Last night both democratic candidates for President were in my hometown. Having become thoroughly disenchanted with Bernie, I decided to try and hear Hillary Clinton speaking at my old university.

I got in line about an hour and fifteen minute before the doors were set to open, in hindsight far too late. I didn’t get in the door, or even get all that close to the door. In the end, I had the opportunity to listen to the speech from outside the room where myself, about a thousand others and a group of protestors all waited with the slim hope that we might see the Secretary walking in or out of the building.

No such luck.

But I left the university with a deeper sense of accomplishment and contentment than I thought I would. Though I waited for Hillary and never got to see her, I was nonetheless comforted and excited by the whole experience.
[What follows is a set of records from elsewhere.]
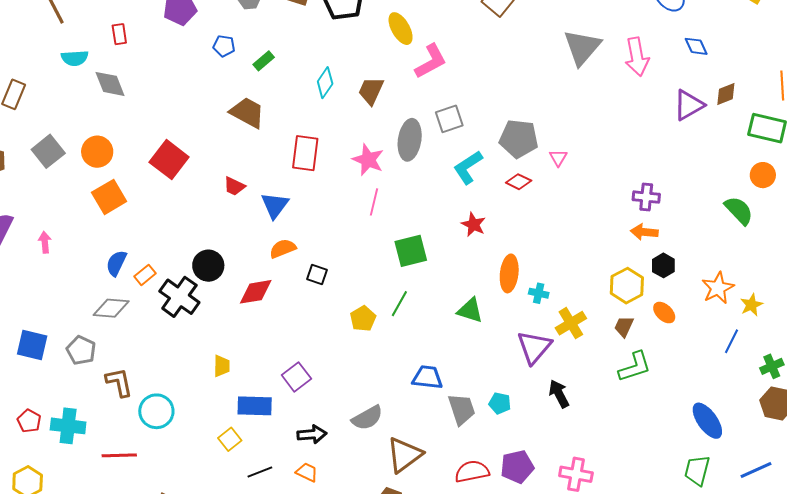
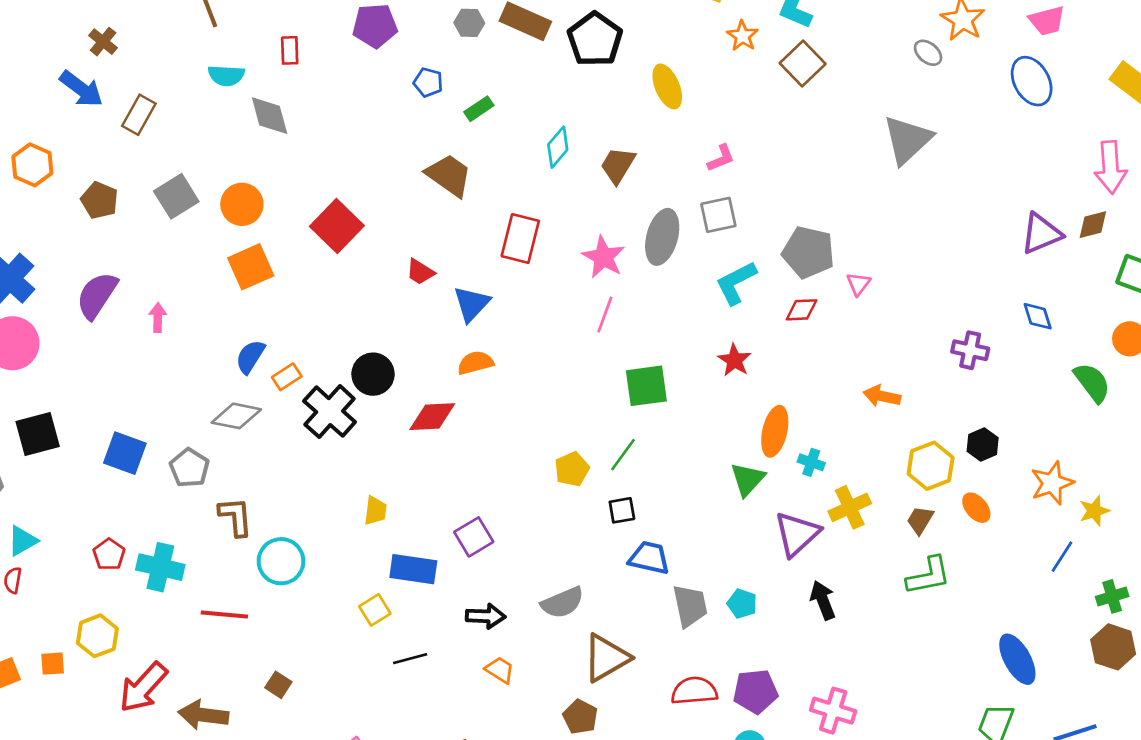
blue diamond: (696, 46) -> (1038, 316), moved
pink arrow: (637, 57) -> (1111, 167), moved
pink L-shape: (431, 61) -> (721, 158), moved, size x0.6
red diamond: (519, 182) -> (802, 310), turned -35
orange arrow: (644, 232) -> (882, 396), moved
black square: (317, 274) -> (622, 510), moved, turned -35
green triangle: (470, 310) -> (748, 479), moved, turned 48
orange trapezoid: (307, 472) -> (500, 670), moved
The crowd was amazing. It was a lot larger than people anticipated and snaked across much of the campus. Though we were waiting in the sun in Southern California, the atmosphere was light-hearted; everyone just hoped they could get a seat. People were talking about politics and issues with complete strangers. As a person deeply interested in politics but who had never attended a rally, this was a fascinating experience. But what struck me most about the crowd was the diversity. People of all ages, sexes, genders, races, and ethnicities were lined up together. This seemed to be more than a political moment; it was an American moment.

I was even encouraged by the protestors. I was heartened to see peaceful but passionate protest and I was even more gratified by the way in which some in line listened to them or otherwise joined in light-hearted counters to their chants. When I was a student here, the Occupy Movement was in full swing and violent protests had come to our campus when the Regents of the University of California system attempted to have a meeting on our campus. When I heard there were protestors, the violence of a few years ago returned and I was nervous something would happen. The protestors were vocal throughout the whole line and even during the speech that was piped out to us. Though some were annoyed, I was gratified to see this example of free speech and messy democracy.

My experience culminated in stating in a packed area with Hillary supporters as we fervently hoped and scanned windows and doors in the hopes that the Secretary would come greet us. Though we were sorely disappointed on that front, it was wonderful to interact with the crowd and to see so many people of all ages engage in the political process so energetically.

Far from dampening my desire to go to a rally, my inability to get in seems to have kindled a deeper commitment and desire to actually get inside one of these rallies. Waiting for Hillary was truly a transformative event in my political life.